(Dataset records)

>>>>>

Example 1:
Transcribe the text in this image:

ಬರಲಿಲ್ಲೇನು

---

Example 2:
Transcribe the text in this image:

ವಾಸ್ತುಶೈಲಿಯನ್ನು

<<<<<

=== SET PROBLEM ===
Can you transcribe the text of each record above, reproducing every line character for character?

=== OUTPUT BELOW ===
Example 1:
Transcribe the text in this image:

ಬರಲಿಲ್ಲೇನು

---

Example 2:
Transcribe the text in this image:

ವಾಸ್ತುಶೈಲಿಯನ್ನು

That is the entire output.